Binance’s General Counsel Eleanor Hughes tackles major challenges, from disputes in Nigeria to strict US monitoring, following a $4.3 billion penalty and CEO change.

Jun 23, 2024 - 12:00
Jun 23, 2024 - 12:00
Binance’s General Counsel Tackles Major Legal Obstacles in the Crypto Industry
Binance’s General Counsel Tackles Major Legal Obstacles in the Crypto Industry

Eleanor Hughes, General Counsel for Binance, deals with a range of significant issues, from disputes with Nigerian officials to strict scrutiny by US regulators following a landmark plea agreement. This agreement resulted in a $4.3 billion penalty and the incarceration of co-founder Changpeng “CZ” Zhao due to lapses that allowed criminal activities on the platform.

Describing her role, Hughes called it one of the most fascinating in the legal field, facing new challenges daily.

“We believe that Binance has overcome some really significant challenges in the last six months and we’ve shown ourselves to be a very resilient business despite everything that’s happened,” Hughes stated in an interview.

US Regulatory Supervision

Hughes, who joined Binance in 2021 and now leads a team of 80 lawyers, has seen many changes. Following Zhao’s resignation as CEO as part of the US settlement, Richard Teng took over leadership.

The exchange is now under the watchful eye of the Justice Department and the US Treasury’s Financial Crimes Enforcement Network for several years.

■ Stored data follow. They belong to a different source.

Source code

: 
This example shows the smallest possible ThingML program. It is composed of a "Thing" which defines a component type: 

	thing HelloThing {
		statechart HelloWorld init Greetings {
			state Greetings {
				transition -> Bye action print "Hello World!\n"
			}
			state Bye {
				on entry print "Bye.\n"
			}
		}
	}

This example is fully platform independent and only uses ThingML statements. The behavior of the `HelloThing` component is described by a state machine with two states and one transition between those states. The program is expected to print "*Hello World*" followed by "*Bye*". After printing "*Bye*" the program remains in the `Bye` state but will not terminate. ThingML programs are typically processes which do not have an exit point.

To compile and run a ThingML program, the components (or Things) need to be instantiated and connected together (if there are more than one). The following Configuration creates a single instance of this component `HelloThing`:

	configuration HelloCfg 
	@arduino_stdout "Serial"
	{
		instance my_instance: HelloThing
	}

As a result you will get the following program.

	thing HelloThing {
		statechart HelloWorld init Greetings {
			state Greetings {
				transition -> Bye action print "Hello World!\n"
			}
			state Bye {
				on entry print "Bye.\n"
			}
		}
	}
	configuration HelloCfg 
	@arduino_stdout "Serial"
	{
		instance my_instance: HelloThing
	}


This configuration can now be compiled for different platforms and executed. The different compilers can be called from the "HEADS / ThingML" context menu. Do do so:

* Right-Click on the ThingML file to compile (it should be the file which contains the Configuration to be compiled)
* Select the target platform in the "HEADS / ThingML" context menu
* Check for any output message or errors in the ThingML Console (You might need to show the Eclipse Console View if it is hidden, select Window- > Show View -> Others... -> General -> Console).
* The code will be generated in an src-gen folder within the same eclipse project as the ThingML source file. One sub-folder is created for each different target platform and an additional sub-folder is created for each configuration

Teng mentioned that the appointed monitors, Forensic Risk Alliance and Sullivan & Cromwell, have already begun their oversight duties.

To liaise with the monitors, Binance has formed an internal team led by Sally Molloy, a former deputy chief of the Justice Department’s Fraud Section. Molloy’s experience includes overseeing post-resolution compliance, according to a spokesperson.

Nigerian Dispute

In February, Nigerian authorities detained two Binance employees, including US citizen Tigran Gambaryan, the head of financial crime compliance at Binance. While another employee, Nadeem Anjarwalla, managed to escape, Gambaryan remains in custody in Abuja despite some charges being dropped. US lawmakers have accused Nigeria of holding him hostage, a claim denied by the Nigerian government.

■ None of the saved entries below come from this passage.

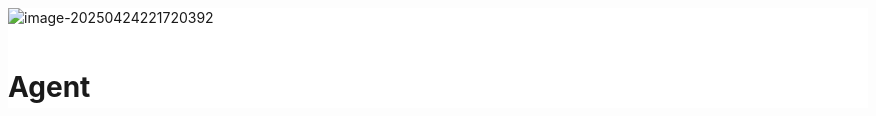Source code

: ![image-20250424221720392](https://raw.githubusercontent.com/zhanghongyang42/images/main/image-20250424221720392.png)



# Agent
















































































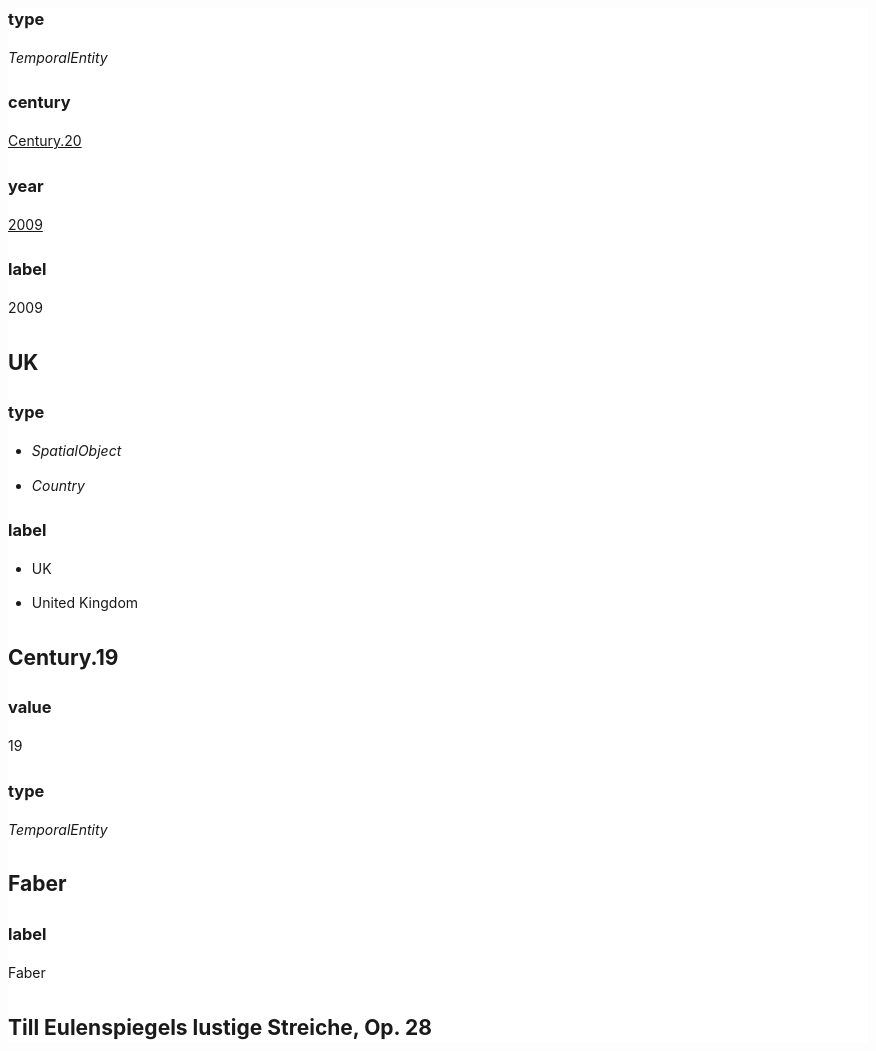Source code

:### type


*TemporalEntity*

### century


[Century.20](#Century.20)

### year


[2009](#2009)

### label


2009

## UK

### type

 - *SpatialObject*

 - *Country*

### label

 - UK

 - United Kingdom

## Century.19

### value


19

### type


*TemporalEntity*

## Faber

### label


Faber

## Till Eulenspiegels lustige Streiche, Op. 28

Binance’s issues in Nigeria began before this, as the authorities had previously blocked cryptocurrency channels amid efforts to curb speculation against the naira. Hughes noted that Binance had reached out to the Nigerian Securities and Exchange Commission twice but received no response.

Operational Adjustments

Under Teng's leadership, Binance has made several changes, such as tightening requirements for listing new digital tokens and spinning off its venture arm. However, the company has not yet established a global headquarters or released a fully audited set of accounts.

“It’s obviously very difficult for crypto businesses as a whole to engage with third-party auditors, because a lot of them have taken the decision that they won’t engage with any digital-asset or crypto firms,” Hughes said. “That is causing us a little bit of delay.”

Expansion and Compliance Efforts

Binance employs over 5,000 staff, and customer assets on the platform have grown by $42 billion in 2024 as the crypto market rallied. The company is also making strides in markets where it previously faced regulatory challenges.

In India, Binance registered with the Financial Intelligence Unit, taking a step toward resuming operations. Recently, the FIU imposed a penalty of 188.2 million rupees ($2.2 million) on Binance for non-compliance with anti-money laundering regulations.

In Thailand, the Gulf Binance Co. platform, a joint venture with Gulf Energy Development, began operations this year after receiving the necessary permits. In 2021, the Thai securities regulator had filed a complaint against Binance for operating without a license.

Hughes emphasized Binance’s dedication to resolving past issues and working with regulators even in tough environments.

“We aim to clear those historic issues and collaborate with regulators even in very difficult jurisdictions,” Hughes concluded.